本文抜粋:
◆ ◆ ◆ ◆ ◆ ◆ ◆
自分のことを自分で決めること
1984年、高校1年生のときに海外留学した。
そのとき、最もショッキングなことの一つだったことは
「世界中の高校留学生の中で日本人が
最も幼稚だった」ことだった。
「あなたは将来どういう職業に就きたいか、どういう人物になりたいか
について話してください」、
「あなたの家族、学校、国家の誇れる点について話してください」
などの質問をされると、まず他の日本人の顔を見て、にやにやと笑う。
その後、「分からない」、「考えたことがない」
などと、あいまいに済ませたのは日本人だけだった。
日本人以外のすべての留学生は、
荒削りながらも、自分の考え真摯に述べた。
この敗北に近い経験が今でも残っている。
1987年に大学に入学した。なぜ日本人だけまともに
答えることができなかったのかが、常に気がかりだった。
他国と比較して、少なくとも日本の教育(環境)に
その主因があることだけは分かっていた。
その後、20年が経った。
最近、大学生の高校留学経験者に出会った。
「最近の日本人留学生はどうか」と聞いてみた。
大同小異らしい。
「将来なりたい職業はとくにない」と答えた
「大学生」の留学生もいたらしい。
また最近、戦前の旧制高校に通っていた
人物にも面会した。
戦前の17歳はどのようでしたかと質問した。
旧制高校では、
「自分の人生において何をなすか。
そのために、何を得意分野として将来の職業とするか」
を全生徒が真剣に思索し、一定の結論を出した、
とおっしゃる。また、旧制高校で志した職業に
実際に就いた同級生が多かったという。
また、彼は付け加えた。
「当時と戦後との違いは、自国の外交、防衛、金融などの
重要事項を、戦前は自国主導で決めたが、戦後は
他国主導で決まることにある。
この依存状態が続く限り、自国の学生は
戦前のような自立心は持てないかもしれない」
説得力があった。
しかし、もしそうであっても、次世代を担う子どもたちへの教育は
自国主導でしっかりと立て直すことが、
今の大人の責務だと強く思った。
◆ ◆ ◆ ◆ ◆ ◆ ◆
提供記録:
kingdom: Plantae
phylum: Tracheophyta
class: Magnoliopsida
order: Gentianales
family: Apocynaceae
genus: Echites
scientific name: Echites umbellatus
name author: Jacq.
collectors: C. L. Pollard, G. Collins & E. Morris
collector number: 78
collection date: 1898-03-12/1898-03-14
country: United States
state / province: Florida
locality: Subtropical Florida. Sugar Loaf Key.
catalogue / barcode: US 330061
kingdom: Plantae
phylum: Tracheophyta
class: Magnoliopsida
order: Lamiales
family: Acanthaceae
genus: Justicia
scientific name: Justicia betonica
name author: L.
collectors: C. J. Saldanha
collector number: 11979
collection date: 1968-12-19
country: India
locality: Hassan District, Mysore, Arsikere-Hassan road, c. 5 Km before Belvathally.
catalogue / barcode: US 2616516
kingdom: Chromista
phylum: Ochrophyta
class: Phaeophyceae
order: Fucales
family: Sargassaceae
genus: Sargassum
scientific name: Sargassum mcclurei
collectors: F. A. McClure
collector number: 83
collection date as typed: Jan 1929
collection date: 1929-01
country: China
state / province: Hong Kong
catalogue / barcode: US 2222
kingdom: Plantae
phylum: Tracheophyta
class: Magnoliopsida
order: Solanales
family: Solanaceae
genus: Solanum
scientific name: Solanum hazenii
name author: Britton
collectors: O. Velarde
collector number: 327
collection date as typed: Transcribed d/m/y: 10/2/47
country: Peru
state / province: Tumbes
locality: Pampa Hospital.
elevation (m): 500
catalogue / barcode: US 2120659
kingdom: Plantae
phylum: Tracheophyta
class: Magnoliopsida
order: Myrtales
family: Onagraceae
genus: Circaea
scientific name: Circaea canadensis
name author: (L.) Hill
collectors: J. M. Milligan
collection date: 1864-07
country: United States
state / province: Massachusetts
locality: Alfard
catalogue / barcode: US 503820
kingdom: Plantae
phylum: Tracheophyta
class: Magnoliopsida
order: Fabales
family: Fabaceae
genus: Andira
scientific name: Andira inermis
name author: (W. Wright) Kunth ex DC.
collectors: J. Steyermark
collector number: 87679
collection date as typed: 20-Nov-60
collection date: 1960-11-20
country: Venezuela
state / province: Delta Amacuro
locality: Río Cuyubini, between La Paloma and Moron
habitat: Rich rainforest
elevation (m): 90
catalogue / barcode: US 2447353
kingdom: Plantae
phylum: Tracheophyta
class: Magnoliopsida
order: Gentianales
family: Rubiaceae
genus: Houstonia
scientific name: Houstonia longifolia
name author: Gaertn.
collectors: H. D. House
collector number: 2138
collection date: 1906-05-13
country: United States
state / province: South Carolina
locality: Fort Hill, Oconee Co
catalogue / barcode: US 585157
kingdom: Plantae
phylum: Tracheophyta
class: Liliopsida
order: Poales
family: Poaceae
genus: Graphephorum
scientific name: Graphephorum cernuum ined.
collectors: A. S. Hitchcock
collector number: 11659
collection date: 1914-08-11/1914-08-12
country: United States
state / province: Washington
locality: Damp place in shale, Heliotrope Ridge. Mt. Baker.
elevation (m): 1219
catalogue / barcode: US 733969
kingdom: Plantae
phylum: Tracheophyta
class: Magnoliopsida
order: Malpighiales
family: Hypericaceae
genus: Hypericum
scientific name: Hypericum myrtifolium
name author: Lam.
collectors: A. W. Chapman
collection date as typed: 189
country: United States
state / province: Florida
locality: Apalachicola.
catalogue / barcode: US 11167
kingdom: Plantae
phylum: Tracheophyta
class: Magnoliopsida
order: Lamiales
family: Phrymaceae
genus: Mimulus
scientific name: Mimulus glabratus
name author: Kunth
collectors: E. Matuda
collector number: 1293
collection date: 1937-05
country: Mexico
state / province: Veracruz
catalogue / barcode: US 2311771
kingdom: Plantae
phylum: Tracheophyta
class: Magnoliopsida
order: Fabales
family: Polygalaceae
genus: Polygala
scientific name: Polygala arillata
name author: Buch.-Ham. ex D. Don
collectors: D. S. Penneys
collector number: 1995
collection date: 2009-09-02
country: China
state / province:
◆ ◆ ◆ ◆ ◆ ◆ ◆
課題 A: 本文抜粋の「などの質問をされると、まず他の日本人の顔を見て、にやにやと笑う。」から「その後、20年が経った。」までの部分を、そのまま書き写せ。
課題 B: 本文抜粋によると、筆者が海外留学したのは何年の、何年生のときか。
課題 C:
次の各文が本文抜粋の内容と合っているかどうかを判断し、決め手となる本文の語句を引用して答えよ。
(i) 旧制高校で志した職業に実際に就いた同級生は少なかった。
(ii) 筆者は最近、大学生の高校留学経験者に出会った。
(iii) 筆者は、少なくとも日本の教育（環境）に主因があることだけは分かっていた。

解答 A:
などの質問をされると、まず他の日本人の顔を見て、にやにやと笑う。
その後、「分からない」、「考えたことがない」
などと、あいまいに済ませたのは日本人だけだった。
日本人以外のすべての留学生は、
荒削りながらも、自分の考え真摯に述べた。
この敗北に近い経験が今でも残っている。
1987年に大学に入学した。なぜ日本人だけまともに
答えることができなかったのかが、常に気がかりだった。
他国と比較して、少なくとも日本の教育(環境)に
その主因があることだけは分かっていた。
その後、20年が経った。

解答 B: 1984年、高校1年生のとき。

解答 C:
(i) いいえ。「実際に就いた同級生が多かった」
(ii) はい。「最近、大学生の高校留学経験者に出会った」
(iii) はい。「少なくとも日本の教育(環境)にその主因があることだけは分かっていた」